Gipuzkoa

El elgoibartarra que ha plasmado con su cámara la espiritualidad del pueblo navajo en el Gran Cañón de Colorado

La serie de imágenes denonimada 'Territorio navajo" ha hecho a Eduardo Arrillaga acreedor a una mencion de honor en los premios Monovisions, concurso de fotografía en blanco y negro en el que participan miles de autores de todo el mundo cada año
La erosión del agua ha dado lugar a sugerentes formas que cautivan a los que tienen la ocasión de transitar entre las paredes de Antelope Canyon. / Eudardo Arrillaga

Una serie fotográfica obtenida en el Gran Cañón del Colorado ha hecho al fotógrafo elgoibartarra Eduardo Arrillaga merecedor de una mención de honor en el concurso internacional de fotografía en blanco y negro Monovisions.

El Cañon del Colorado como escenario

Se trata de un reconocimiento de enorme valor.

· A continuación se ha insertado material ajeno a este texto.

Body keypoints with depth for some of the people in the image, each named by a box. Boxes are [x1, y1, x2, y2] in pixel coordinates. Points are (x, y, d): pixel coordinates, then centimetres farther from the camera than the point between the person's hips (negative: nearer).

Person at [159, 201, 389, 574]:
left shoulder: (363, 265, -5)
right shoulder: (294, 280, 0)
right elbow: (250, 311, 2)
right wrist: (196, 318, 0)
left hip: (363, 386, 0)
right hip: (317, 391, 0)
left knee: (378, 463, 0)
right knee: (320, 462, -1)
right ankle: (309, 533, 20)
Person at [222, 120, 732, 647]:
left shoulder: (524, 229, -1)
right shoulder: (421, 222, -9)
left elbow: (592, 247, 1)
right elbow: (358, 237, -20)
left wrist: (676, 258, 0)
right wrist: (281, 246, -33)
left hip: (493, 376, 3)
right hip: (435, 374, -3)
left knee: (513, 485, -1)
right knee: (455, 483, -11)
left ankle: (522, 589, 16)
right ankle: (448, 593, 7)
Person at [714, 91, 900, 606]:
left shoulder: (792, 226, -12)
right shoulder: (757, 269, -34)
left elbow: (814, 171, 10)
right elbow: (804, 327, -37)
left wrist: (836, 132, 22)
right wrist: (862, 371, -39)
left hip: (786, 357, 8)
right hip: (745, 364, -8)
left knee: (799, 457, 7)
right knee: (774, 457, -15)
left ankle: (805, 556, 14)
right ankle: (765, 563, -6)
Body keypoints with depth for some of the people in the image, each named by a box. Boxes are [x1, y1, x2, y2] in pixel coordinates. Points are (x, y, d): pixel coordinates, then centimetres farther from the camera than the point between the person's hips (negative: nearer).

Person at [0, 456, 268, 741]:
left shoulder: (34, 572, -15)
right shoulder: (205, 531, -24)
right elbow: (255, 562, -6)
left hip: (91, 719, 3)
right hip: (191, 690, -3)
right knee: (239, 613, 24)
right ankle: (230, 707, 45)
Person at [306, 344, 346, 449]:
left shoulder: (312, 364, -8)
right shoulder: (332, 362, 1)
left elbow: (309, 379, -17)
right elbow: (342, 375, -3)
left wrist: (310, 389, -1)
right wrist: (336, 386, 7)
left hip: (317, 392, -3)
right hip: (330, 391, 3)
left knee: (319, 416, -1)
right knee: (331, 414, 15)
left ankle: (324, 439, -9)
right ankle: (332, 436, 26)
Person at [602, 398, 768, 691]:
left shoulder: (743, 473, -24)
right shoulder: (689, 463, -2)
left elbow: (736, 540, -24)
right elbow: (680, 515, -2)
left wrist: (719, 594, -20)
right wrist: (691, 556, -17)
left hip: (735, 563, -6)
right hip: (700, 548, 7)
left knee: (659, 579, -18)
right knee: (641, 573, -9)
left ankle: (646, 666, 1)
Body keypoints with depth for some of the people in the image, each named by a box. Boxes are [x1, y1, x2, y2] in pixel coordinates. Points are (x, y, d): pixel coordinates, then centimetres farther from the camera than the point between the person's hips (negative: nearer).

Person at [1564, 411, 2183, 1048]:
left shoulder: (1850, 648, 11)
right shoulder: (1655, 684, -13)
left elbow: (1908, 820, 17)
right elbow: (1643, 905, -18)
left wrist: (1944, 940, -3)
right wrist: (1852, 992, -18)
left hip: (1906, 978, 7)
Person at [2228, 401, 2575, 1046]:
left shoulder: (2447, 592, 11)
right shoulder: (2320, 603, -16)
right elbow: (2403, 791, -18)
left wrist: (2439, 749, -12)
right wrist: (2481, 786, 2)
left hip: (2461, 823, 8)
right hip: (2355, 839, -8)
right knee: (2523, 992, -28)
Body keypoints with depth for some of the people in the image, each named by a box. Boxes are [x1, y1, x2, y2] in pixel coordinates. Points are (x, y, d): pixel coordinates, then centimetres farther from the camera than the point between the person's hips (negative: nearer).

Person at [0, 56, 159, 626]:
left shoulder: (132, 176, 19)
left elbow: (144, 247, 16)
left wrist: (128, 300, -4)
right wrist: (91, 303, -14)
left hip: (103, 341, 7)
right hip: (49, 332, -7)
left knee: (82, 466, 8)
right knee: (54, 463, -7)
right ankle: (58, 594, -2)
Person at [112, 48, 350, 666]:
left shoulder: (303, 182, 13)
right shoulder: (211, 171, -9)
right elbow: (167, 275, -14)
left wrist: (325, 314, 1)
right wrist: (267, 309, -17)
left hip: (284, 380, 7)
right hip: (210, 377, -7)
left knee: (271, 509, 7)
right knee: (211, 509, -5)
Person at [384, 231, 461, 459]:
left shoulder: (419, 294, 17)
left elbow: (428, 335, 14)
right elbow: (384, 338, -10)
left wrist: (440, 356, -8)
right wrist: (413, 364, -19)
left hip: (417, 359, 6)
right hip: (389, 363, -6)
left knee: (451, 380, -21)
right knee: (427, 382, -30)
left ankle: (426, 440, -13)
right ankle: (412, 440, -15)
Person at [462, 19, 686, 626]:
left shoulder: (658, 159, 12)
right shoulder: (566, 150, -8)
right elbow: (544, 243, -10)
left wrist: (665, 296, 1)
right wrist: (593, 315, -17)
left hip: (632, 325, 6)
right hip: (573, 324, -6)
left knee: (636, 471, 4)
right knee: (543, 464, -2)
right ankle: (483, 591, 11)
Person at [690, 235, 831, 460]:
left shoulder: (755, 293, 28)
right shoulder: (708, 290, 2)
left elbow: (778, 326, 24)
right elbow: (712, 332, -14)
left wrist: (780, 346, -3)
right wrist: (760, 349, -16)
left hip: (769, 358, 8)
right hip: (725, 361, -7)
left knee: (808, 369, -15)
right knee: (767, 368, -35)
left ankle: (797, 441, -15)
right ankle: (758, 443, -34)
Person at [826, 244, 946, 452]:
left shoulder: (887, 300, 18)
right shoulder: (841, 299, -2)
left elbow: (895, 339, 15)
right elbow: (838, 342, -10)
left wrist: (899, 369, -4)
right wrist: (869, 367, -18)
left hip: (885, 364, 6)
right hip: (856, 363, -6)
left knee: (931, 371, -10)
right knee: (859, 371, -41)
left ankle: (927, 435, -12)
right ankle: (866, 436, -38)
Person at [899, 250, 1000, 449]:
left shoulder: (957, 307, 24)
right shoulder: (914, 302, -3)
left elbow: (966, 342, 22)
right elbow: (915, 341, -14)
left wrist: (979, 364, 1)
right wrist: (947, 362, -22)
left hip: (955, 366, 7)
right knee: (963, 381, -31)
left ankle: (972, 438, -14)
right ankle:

No en vano, Monovisions un concurso de fotografía de nivel internacional que cuenta con la participación de miles de fotógrafos de todo el mundo.

En esta ocasión, Arrillaga ha abandonado el que es su espacio natural como fotógrafo, el mundo de la fotografía social, en el que las personas y los acontecimientos que configuran la acción humana son los protagonistas, para posar su mirada en el paisaje.

En concreto, ha fotografiado Antelope Canyon, un enclave caracterizado por curiosas estructuras rocosas en las que los juegos de luces y sombras dan rienda suelta a la creatividad fotográfica.

El pueblo navajo ve en Antelope Canyon un lugar de encuentro entre la espiritualidad y la naturaleza que Arrillaga ha buscado reflejar con su cámara. Eduardo Arrillaga

Pueblos originarios

Arrillaga ha tomado parte en el concurso con una colección de fotografías que le han permitido dar forma a una serie que ha bautizado con el nombre de Territorio Navajo, como reconocimiento al pueblo originario de ese territorio.

«La fusión del agua y el viento ha erosionado implacablemente el Territorio Navajo y el resultado es un paisaje de curvas hipnóticas dentro de la reserva india, un desfiladero increíblemente hermoso y sinuoso de roca arenisca esculpida pacientemente durante millones de años», señala al describir el territorio que le sirvió de fuente de inspiración.

Un lugar de comunión espiritual

El fotógrafo elgoibartarra ha tratado de captar con su cámara parte del espíritu con el que el pueblo navajo se relaciona con ese enclave.

Para los navajos, Antelope Canyon es mucho más que un conjunto de formas caprichosas modeladas por las fuerzas de la naturaleza. como indica Arrillaga.

"Según las creencias navajas, Antelope Canyon no fue formado por la erosión, sino por el Pueblo Santo. Ellos creen que el mundo espiritual y el nuestro se cruzan en Antelope Canyon, dando lugar a un espacio que encarna la armonía y la conexión entre el espíritu y la naturaleza".